King Yayati, the father of the five Vedic peoples and a follower of the Angirasas, had two wives, Devayani, the daughter of Shukra of the BhRigu seers, and Sharmishta, the daughter of Vrisha Parvan, king of the Asuras. Turvasha and Yadu were sons of Yayati by Devayani of the BhRigus. Anu, Druhyu and Puru were sons of Yayati by Sharmishta of the Asuras.(*26) Yayati’s story shows that the five Vedic people were born of an alliance of Aryan and Asuric kings, and their Angirasa and BhRigu seers.
Vrisha Parvan and Shukra appear to have come from southwest India, Gujarat, as the BhRigus were descendants of Varuna, God of the sea, and have always been associated with this region of India (for example, their city BhRigukaccha or modern Baruch near Baroda). In the Puranic story their territory bordered on that of Yayati, who happened upon both Devayani and Sharmishta, while hunting.
Hence three of the original five Vedic peoples had Asuric blood in them through their mother. Puru, whose group ultimately predominated, had Asuric blood, whereas the Yadus, who were most criticized in Vedic and Puranic literature, had no Asuric blood but rather that of the Brahmins. In this story we see that both groups of people – thought by the Aryan invasion theory to be the invading Aryans and the indigenous peoples – had the same religion and ancestry.

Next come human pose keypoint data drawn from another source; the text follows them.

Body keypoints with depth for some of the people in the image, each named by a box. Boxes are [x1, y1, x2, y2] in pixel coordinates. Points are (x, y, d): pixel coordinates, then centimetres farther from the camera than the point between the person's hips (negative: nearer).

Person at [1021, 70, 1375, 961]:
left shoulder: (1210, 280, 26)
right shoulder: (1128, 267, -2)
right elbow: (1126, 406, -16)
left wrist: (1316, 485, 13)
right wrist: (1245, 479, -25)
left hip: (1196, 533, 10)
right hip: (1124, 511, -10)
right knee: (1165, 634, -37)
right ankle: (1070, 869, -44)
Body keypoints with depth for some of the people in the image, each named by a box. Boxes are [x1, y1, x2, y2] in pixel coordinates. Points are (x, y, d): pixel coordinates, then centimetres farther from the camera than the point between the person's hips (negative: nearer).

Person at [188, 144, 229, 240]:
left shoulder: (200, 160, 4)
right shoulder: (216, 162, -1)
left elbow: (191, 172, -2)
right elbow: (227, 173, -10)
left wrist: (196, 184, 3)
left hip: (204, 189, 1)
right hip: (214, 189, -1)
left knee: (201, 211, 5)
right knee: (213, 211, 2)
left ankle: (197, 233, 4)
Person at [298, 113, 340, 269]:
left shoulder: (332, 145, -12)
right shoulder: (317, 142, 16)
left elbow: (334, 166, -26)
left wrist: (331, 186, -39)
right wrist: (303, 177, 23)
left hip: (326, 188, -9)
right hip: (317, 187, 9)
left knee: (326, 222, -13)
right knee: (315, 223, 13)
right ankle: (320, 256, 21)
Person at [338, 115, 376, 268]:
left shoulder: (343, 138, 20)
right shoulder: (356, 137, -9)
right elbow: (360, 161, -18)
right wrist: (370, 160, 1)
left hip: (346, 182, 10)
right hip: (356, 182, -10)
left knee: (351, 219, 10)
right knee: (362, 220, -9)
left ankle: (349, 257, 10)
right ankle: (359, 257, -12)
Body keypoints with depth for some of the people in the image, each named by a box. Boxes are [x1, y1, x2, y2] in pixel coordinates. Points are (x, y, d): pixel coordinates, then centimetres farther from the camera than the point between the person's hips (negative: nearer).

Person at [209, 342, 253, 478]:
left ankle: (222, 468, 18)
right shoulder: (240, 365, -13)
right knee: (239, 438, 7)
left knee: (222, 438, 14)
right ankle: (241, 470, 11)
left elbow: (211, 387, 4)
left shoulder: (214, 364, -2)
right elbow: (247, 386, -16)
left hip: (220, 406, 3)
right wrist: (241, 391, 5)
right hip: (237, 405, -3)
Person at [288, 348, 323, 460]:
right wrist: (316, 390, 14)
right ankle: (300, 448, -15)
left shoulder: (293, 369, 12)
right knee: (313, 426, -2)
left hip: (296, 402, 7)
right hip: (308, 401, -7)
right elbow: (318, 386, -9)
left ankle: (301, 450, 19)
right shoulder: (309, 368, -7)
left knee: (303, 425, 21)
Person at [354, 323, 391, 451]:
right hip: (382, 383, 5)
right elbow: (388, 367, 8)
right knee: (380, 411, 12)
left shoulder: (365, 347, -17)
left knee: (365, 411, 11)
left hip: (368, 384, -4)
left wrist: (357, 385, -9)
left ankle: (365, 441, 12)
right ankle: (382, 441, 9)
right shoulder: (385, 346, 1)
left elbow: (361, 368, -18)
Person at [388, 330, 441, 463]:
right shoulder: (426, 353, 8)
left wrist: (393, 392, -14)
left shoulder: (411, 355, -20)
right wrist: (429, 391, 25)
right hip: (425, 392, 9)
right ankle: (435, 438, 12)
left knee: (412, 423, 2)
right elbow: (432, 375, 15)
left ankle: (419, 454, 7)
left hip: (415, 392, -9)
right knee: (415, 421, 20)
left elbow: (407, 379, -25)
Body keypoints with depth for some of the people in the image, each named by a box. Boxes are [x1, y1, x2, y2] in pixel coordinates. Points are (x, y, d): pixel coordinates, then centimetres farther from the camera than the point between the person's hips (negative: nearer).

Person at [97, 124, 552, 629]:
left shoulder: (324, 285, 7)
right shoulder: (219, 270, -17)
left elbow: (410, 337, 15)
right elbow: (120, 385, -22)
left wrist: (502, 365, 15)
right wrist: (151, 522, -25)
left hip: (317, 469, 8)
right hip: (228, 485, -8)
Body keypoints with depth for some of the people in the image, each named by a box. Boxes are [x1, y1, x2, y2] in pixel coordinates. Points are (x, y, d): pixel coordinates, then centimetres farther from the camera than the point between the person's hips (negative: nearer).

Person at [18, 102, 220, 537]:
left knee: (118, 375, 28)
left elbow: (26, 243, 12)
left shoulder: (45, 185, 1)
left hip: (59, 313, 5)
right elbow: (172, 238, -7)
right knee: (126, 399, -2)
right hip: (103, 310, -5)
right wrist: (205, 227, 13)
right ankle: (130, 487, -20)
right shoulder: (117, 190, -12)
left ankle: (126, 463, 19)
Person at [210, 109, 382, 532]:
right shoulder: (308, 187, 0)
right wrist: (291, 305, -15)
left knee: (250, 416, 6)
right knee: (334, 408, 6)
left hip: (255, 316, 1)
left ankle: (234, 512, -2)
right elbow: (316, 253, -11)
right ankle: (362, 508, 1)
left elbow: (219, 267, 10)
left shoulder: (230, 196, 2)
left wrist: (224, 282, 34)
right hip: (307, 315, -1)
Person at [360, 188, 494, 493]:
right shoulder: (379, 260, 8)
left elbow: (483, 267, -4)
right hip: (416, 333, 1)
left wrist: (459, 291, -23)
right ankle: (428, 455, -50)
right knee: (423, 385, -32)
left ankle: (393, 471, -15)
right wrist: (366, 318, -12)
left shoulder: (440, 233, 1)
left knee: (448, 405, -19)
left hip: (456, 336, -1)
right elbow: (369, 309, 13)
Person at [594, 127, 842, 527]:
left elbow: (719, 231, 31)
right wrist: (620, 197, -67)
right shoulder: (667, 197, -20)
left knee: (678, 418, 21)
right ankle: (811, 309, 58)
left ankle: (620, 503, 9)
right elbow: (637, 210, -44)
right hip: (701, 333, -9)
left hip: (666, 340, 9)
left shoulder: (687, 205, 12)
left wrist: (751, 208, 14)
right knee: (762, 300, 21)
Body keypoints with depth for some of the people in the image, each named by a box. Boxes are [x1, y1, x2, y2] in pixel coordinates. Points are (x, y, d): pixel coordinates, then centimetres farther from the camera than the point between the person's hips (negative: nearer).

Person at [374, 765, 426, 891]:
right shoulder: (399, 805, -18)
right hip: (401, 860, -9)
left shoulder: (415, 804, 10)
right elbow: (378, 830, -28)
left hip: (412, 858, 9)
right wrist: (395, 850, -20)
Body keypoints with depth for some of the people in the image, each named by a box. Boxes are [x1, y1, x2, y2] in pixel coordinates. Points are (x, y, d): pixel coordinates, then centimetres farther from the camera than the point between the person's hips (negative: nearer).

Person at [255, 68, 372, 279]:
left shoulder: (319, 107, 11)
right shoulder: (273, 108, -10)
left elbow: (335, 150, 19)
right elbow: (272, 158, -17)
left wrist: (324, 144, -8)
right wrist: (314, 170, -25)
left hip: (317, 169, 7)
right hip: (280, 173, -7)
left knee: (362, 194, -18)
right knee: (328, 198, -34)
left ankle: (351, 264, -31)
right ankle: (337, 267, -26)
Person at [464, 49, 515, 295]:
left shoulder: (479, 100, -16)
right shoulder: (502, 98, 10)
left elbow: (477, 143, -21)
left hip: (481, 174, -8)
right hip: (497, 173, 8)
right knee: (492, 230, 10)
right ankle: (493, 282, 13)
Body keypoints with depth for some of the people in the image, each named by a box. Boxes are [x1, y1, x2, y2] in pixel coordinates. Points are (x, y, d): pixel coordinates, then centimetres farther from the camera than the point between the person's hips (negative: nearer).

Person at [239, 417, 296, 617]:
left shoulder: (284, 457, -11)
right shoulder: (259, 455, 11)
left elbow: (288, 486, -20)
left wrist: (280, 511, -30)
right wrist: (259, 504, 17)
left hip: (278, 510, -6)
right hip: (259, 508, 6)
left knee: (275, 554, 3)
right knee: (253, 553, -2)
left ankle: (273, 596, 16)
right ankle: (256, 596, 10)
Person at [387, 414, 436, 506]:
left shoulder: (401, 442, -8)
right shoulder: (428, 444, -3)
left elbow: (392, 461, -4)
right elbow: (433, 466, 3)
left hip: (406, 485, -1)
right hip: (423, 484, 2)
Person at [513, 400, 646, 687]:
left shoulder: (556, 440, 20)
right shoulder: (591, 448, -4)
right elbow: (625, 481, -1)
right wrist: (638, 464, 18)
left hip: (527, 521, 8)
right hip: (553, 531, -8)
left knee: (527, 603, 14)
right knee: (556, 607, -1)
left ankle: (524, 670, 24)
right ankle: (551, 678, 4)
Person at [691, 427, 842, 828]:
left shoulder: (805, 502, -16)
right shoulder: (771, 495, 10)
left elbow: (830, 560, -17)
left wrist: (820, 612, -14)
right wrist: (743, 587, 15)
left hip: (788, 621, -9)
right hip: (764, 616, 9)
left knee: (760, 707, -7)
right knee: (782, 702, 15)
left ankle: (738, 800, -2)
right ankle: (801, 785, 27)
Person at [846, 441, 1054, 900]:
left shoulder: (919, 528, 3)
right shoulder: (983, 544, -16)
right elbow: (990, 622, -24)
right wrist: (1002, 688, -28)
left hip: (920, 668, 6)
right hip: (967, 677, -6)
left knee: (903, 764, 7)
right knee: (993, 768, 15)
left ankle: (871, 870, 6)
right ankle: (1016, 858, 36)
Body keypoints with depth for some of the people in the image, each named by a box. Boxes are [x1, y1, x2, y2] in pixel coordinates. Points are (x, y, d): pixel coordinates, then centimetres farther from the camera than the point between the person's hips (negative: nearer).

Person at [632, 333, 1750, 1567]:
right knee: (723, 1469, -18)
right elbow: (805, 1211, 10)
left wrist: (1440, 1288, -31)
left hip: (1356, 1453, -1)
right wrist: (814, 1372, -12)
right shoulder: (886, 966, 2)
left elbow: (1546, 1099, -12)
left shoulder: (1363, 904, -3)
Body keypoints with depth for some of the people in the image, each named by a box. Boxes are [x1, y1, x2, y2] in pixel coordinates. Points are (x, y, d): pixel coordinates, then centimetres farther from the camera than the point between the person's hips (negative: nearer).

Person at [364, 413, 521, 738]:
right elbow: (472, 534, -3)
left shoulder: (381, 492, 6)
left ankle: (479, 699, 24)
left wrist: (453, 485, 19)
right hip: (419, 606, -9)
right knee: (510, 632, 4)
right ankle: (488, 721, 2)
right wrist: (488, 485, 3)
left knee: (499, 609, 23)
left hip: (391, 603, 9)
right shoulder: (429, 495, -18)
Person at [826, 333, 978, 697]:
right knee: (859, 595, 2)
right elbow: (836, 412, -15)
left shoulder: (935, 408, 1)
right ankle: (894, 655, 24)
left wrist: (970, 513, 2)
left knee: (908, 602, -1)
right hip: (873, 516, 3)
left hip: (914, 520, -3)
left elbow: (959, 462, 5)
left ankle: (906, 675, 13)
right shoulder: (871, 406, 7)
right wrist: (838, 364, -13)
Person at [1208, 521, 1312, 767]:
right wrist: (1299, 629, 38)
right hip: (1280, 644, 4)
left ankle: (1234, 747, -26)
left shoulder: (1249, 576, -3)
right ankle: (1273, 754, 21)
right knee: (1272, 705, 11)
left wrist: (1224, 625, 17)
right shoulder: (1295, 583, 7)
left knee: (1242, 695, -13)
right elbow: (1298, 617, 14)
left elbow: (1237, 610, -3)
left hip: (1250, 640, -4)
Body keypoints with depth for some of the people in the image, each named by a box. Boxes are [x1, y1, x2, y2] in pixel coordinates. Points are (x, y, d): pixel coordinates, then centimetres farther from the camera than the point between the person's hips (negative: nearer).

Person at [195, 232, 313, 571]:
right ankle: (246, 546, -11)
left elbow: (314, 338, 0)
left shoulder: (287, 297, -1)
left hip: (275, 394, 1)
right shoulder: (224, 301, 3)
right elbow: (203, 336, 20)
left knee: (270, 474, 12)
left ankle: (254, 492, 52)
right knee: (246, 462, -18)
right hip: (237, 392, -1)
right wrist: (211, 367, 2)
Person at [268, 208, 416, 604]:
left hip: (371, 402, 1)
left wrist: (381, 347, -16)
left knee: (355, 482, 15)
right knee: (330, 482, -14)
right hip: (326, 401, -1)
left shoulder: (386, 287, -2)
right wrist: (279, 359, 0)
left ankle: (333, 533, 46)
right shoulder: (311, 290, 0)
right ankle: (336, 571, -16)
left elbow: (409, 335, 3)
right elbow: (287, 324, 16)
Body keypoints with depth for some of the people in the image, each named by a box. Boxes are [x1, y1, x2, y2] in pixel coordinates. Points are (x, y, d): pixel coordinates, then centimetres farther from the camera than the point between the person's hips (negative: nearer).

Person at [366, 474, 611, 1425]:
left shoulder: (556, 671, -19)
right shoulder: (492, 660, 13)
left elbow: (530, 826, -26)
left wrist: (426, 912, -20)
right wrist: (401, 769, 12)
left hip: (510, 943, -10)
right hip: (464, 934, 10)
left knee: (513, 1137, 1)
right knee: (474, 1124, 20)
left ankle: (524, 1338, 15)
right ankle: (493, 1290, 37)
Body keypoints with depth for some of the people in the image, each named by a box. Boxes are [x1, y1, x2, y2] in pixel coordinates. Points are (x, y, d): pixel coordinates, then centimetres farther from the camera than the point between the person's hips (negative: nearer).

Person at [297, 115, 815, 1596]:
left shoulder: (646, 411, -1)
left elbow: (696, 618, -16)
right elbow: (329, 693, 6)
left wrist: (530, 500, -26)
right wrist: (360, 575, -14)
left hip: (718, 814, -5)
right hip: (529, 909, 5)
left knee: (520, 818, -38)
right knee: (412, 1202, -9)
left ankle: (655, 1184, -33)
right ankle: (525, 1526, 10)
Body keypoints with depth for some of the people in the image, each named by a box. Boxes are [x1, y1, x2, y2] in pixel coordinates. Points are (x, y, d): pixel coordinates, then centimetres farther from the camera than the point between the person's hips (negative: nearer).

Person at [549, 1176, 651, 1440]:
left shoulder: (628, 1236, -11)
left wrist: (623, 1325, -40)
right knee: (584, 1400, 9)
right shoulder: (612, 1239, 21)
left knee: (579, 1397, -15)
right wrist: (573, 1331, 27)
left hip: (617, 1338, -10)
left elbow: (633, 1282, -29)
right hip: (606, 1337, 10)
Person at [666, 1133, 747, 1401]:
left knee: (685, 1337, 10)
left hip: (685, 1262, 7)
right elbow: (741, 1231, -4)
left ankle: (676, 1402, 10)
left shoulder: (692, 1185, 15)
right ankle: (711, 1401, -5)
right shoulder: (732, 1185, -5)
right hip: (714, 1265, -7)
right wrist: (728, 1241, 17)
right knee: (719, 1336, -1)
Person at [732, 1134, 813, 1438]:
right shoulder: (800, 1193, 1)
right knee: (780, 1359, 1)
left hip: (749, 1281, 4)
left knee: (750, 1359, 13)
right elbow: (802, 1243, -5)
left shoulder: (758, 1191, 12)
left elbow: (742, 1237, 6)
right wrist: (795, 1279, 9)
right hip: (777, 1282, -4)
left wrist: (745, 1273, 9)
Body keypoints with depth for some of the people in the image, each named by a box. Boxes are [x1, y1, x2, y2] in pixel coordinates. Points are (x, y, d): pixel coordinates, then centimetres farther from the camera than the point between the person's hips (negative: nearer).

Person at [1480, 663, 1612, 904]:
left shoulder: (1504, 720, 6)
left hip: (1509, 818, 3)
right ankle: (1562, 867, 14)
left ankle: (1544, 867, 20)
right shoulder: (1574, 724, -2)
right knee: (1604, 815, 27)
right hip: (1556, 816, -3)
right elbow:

These five peoples were styled either Arya or Dasyu, which mean something like good or bad, holy or unholy according to their behavior. Their designation can shift quickly. The descendants of an Aryan king can be called Dasyu or its equivalent (Rakshasa, Dasa, Asura, etc.), if their behavior changes.
For example, in the most important battle in the Rig Veda, the famous battle of the Ten Kings (Dasarajna), victorious Sudas, regarded as a Puru king, and located on the Sarasvati river, includes among his enemies called Dasyu groups of the five Vedic peoples like the Anus, Druhyus, Turvashas, and even Purus.(*27) However, the sons of Sudas themselves fall and in Brahmanical and Puranic literature are themselves called Rakshasas or demons for killing the sons of the great rishi Vasishta.(*28) Meanwhile the Kavashas, a seer family, listed among the defeated enemies of Sudas (*29) appear again in the Brahmanas and Upanishads as the chief priests of the famous dynasty of Kuru kings, particularly Tura Kavasheya, the purohit for King Janamejaya.(*30) The BhRigus, who were among those defeated by Sudas, appear as prominent teachers in later Vedic and Puranic lore as already noted. Such shifts would be impossible if Aryan and Dasyu were simply racial terms. Aryans and the Dasyus are not a racial or linguistic but a religious or spiritual divide, which changes along with human behavior.”
The Puranas make the Dravidians descendants of the Vedic family of Turvasha, one of the older Vedic peoples. These ancient historians did not feel any need to limit the Vedic people to one linguistic group. The Vedas portray the large region of north India which must have been as complex culturally then as today. In fact the Puranas regard the Chinese, Persians and other non-Indic peoples to be descendants of Vedic kings. The Vedas see all human beings as descendants of Manu, their legendary first man.
Thus one sees that the Brahmins were the residents of Dravida and there was also a group that moved in, sent in by Viswamitra(History of the Tamils by PT.Srinivasa Ayengar).
Thus one can assert that the Brahmins of the South are the descendants of Yayati of Lunar Dynasty.